İzmir Büyükşehir Belediye Başkanı Cemil Tugay, İzmir’in sorunlarının çözümü için gerek bakanlıklarla gerekse Cumhurbaşkanı ve AK Parti Genel Başkanı Recep Tayyip Erdoğan ile görüşebileceğini söyledi. Tugay, “İzmir’in taleplerini, sorunlarını anlatmamız lazım. Bunun için bakanlarla da cumhurbaşkanıyla da görüşeceğim. Kendilerini de İzmir’e davet edeceğim. İzmir’in sorunlarını çözmek için diyaloğa açığım, herkesle görüşüm. Takım tutar gibi siyasi parti tutulmaması lazım” dedi. “İki tarafta da hata görüyorum” “İzmir’in sorunlarını çözmek için diyaloğa açığım" “Beni engelleyerek siyaset olmaz”
Katıldığı programda konuşan Tugay, geçtiğimiz hafta AK Partili isimlerle Hazine ve Maliye Bakanı Mehmet Şimşek’i ziyaret etmesinin ardından gündeme gelen “AK Parti’ye mi geçiyor?” tartışmalarına yanıt verdi. Tugay, “Ben iki tarafta da hata görüyorum. Daha çok eleştirdiğim bugünkü yönetim değil geçmiş dönemdeki belediye yönetimiydi. Bakanlıklarla diyalogda istekli davranmıyordu. Bir sürü sorun da bakanlıktaydı. Bu görüşmeler olmayınca İZBAN sorunu hallolurdu, alt yapı ile ilgili eksikleri konusunda yol almış olunabilirdi. Hükümet de illa bizden biri belediye başkanlığı yapsın demesi ayıp olur. Sonuçta seçimi biz kazandık. Herhangi bir semt AK Partiye oy verdi diye hizmet etmemem mümkün mü? Ahlaksızca olur. Aynı şeyi hükümet de yapamaz. İzmirlinin vergileri alınıyor ve onun da düşük bir kısmını veriyorlar. İzmir, ülkemizin göz bebeği, lokomotif kentlerden birisi. Devletin kendisi buraya bir şey vermiyor olsa da İzmir’in kendi dinamizmi kalkınmada önemli bir kapasite sağlıyor, ülkeye de katkı sağlıyor” ifadelerini kullandı.

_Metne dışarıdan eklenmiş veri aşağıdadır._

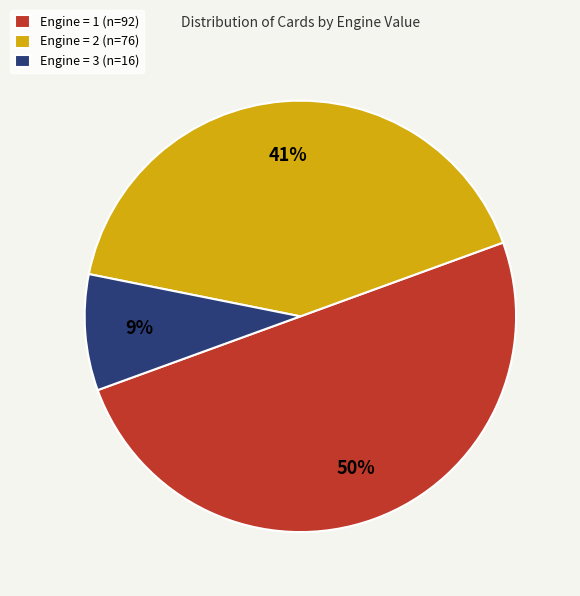

Is Engine = 3 (n=16) the majority of the pie?

No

Tugay, siyasette tarafgirliğe karşı olduğunu vurgulayarak şunları söyledi: “Diyorum ki İzmir’in taleplerini, sorunlarını anlatmamız lazım. Bunun için bakanla da cumhurbaşkanıyla da görüşeceğim. Kendilerini de İzmir’e davet edeceğim. Siyasette doğru bulmadığım bir şey var, aynı ülkenin vatandaşıyız, iki farklı siyasi partiyi desteklemek ölene kadar aynı takımı tutmak gibi bir şey olamaz. Tabi ki siyaseten kuvvetli ayrışmalar yaşandığından bazı insanlar bir partiye karşı başka partiyi destekliyordur. Ancak neticede ulus olarak yararımıza bakmak zorundayız. Ülke olarak yeterince kalkınmıyorsak, işsizlik artıyorsa adaletsizlik, dengesizlik artıyorsa körfez kirliliğinden bahsediyorsak falanca partinin sorunları değil ki bu sorunlar. İşsizlik de yoksulluk da kirlilik de herkesi etkiliyor. Şapkayı önümüzde koyarak sorunlara karşı birlik beraberlik içinde olmamız, halkın da birbirinizle kavga etmeyin, bir arada çalışın diye talepte bulunması normal. İzmir’in sorunlarını çözmek için diyaloğa açığım, herkesle görüşüm, yeter ki konumuz ülkemizin, şehrimizin sorunlarını çözmek olsun.”
Tugay, siyasette engelleme anlayışına karşı olduğunu belirterek, “Takım tutar gibi siyasi parti tutulmaması lazım. Herhangi bir siyasi partinin başarılı görünmek için diğerine çelme takmaması lazım. Beni engelleyerek siyaset olmaz. Karşındakini engelleyip ben iyiyim diyeceksin. Ayıp bu. Biz bir ülkeyiz, komşuyuz, akrabayız, millet olarak aynı dili konuşan insanlar olarak niye birbirimizin kötülüğünü isteyelim. Bu ülkenin vatandaşıyız. Bu ülkenin iyiliği hepimizin iyiliği demek. Kiminle nasıl işbirliği yapacaksa da yaparız. Bu millete borcumuz” dedi.